Adam Rayski : Le groupe Manouchian n’était pas comme ça. suspendu en l’air. Il était en interconnexion avec tous les rouages du Parti. On ne pouvait livrer sélectivement Manouchian sans mettre en danger toutes les organisations dans la mouvance du Parti. Dans l’hécatombe de mars 1943, il y avait beaucoup de Français de pure souche. Il n’y a qu’à lire le rapport de police du 3 décembre 1943, établi après la chute de Manouchian : « 67 arrestations, 14 Français aryens, 4 Français juifs, 19 étrangers aryens, 30 étrangers juifs. » Souvenez-vous de Joseph Epstein, responsable FTPF de l’Ile-de-France, exécuté en avril 1944 avec 18 Français « aryens ». Le PC ne manquait pas de noms bien français. L’appellation nazie de groupe « Manouchian », c’est la propagande raciste pour mieux discréditer la Résistance et la présenter comme non patriotique.
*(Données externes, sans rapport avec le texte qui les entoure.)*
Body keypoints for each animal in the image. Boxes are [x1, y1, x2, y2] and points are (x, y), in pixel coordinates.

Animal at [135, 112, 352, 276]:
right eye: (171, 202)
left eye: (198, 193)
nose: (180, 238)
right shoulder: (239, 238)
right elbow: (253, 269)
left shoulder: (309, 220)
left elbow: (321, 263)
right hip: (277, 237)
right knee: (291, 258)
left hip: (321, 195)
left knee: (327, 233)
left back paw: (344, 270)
Le groupe a-t-il été abandonné sans armes ?
Adam Rayski : Le même rapport de synthèse énumère tout un arsenal trouvé dans une planque de Marcel Rayman et de Boczov qui appartenait au groupe des 23 condamnés de l’Affiche rouge : « 5 pistolets, 6 grenades, des lots de cartouches, une mitraillette Mauser, etc. » Que l’on s’y reporte.
Sans argent ?
Adam Rayski : La caisse du Parti ne fonctionnait pas comme une payerie générale. Fréquemment l’argent arrivait en retard, ou pas du tout quand le collecteur de fonds « tombait ». Tout le monde brandit la dernière lettre de Manouchian à sa femme, mais néglige bizarrement son post-scriptum : « J’ai quinze mille francs dans la valise de la rue de Plaisance. Si tu peux les prendre, rends mes dettes et donne le reste à Armène [3]. M[lissak] M[anouchian] » Si l’argent venait à manquer, c’était pour des raisons techniques et non politiques. La thèse de l’abandon ne tient pas debout.
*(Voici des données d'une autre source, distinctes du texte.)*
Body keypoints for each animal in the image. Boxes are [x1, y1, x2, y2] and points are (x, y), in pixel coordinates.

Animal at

Y a-t-il une responsabilité du PCF dans la chute du groupe Manouchian ?
Adam Rayski : En mai 1943, devant le bilan des pertes des organisations juives, j’ai demandé le repli. le transfert de notre direction dans la zone Sud. Le Parti a refusé, qualifiant cette attitude de « capitu1arde ». Le PC voulait continuer à frapper dans la capitale, avec ce qui restait son unique bras séculier : les FTP-MOI. Stratégiquement, la direction, pour affirmer sa suprématie vis-à-vis de Londres et du Conseil national de la Résistance, désirait capitaliser les actions d’éclat de la MOI. La direction nationale juive est partie in extremis pour Lyon, mais les FTP ont continué à lutter sur place avec acharnement. Le Parti a sous-estimé l’impératif de la guérilla urbaine – savoir décrocher – et a tiré un rendement politique maximum des coups d’éclat de la MOI. A terme, c’était donc bien une grave erreur politique. La part de responsabilité du PC dans les arrestations de résistants - dont les 23 de l’Affiche rouge - est indiscutable. Mais ne parlons pas à propos du Parti de trahison ; ne parlons pas non plus d’abandon et encore moins de sacrifice prémédité.
Adam Rayski était responsable national de la section juive du PCF de 1941 à 1949.
Article paru dans la revue L’histoire, n°81 Septembre 1985. Propos recueillis par Alain Rubens.